Regional Mayor of North Savo
- Incumbent
- Assumed office 1 January 2023
- Preceded by: Marko Korhonen

Personal details
- Born: Tytti Seppänen January 1, 1980 (age 45) Vaala, Finland
- Political party: Centre Party
- Education: Master of Social Sciences, University of Turku

= Tytti Seppänen =

Finnish politician

Tytti Määttä (née Seppänen; born 1 January 1980) is a Finnish civil servant and politician who has served as the regional mayor (maakuntajohtaja) of the Council of North Savo since 1 January 2023.

She previously headed two municipalities, serving as city manager of Kuhmo from 2018 to 2022 and as municipal manager of her home municipality, Vaala (2009–2017).
Määttä holds a Master of Social Sciences degree from the University of Turku.

== Career ==
In October 2009 Määttä moved from her position as a senior specialist at the Association of Finnish Local and Regional Authorities to become municipal manager of Vaala, where she served for eight years.
She was appointed city manager of Kuhmo in December 2017 and took office in 2018, remaining until her election as regional mayor of North Savo in late 2022.

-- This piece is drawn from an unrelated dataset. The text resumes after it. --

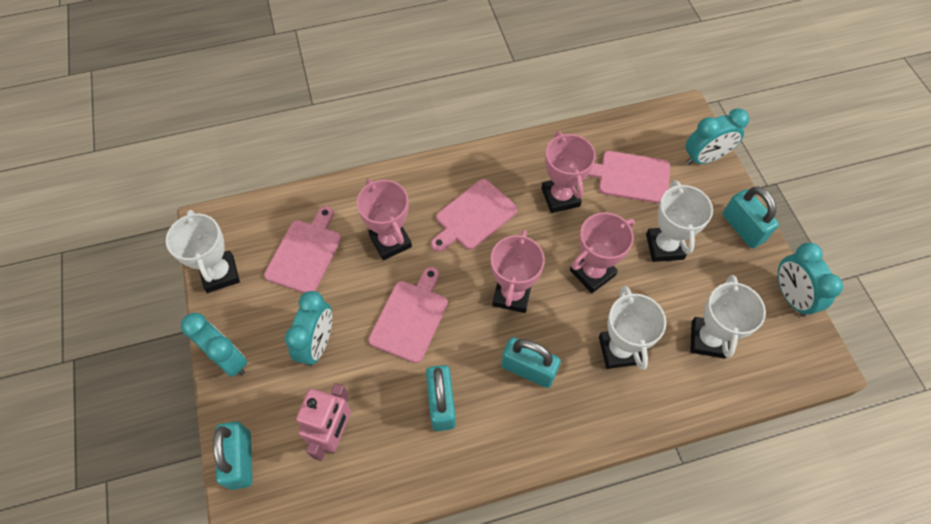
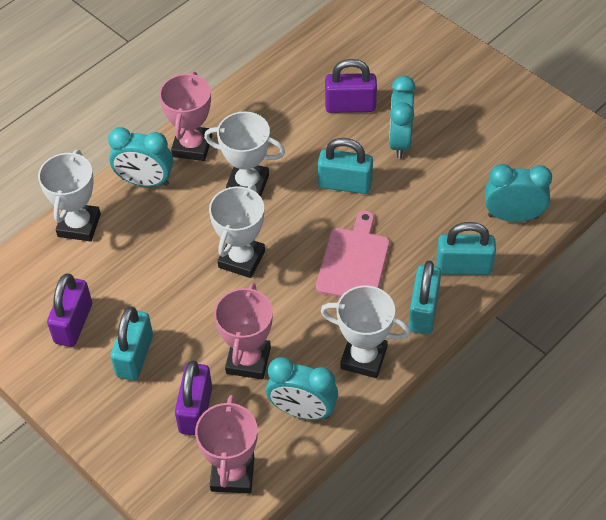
pink cutting board: 4 -> 1
pink robot: 1 -> 0
pink trophy: 4 -> 3
purple padlock: 0 -> 3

In August 2019 the Ministry of Economic Affairs and Employment commissioned Määttä to examine ways of increasing location-independent and multi-local work within organisations under the ministry’s purview.

== Political activity ==
Määttä was a member of the Turku City Council from 2004 to 2008. She has served as vice-chair of the Finnish Centre Youth and chair of the Nordic Centre Youth, and in 2006 was elected president of the Nordic Youth Council.

==Awards and recognition==

- Rural Personality of the Year 2019 (Vuoden maaseutukasvo), Finnish Village Association.
- Energetic Civil Servant of Kainuu 2019 (Kainuun Vireä Virkamies), Kajaani Junior Chamber International.
- Honourable mention as “Municipal Manager of the Decade” 2021, Foundation for Municipal Development (Kunnallisalan kehittämissäätiö).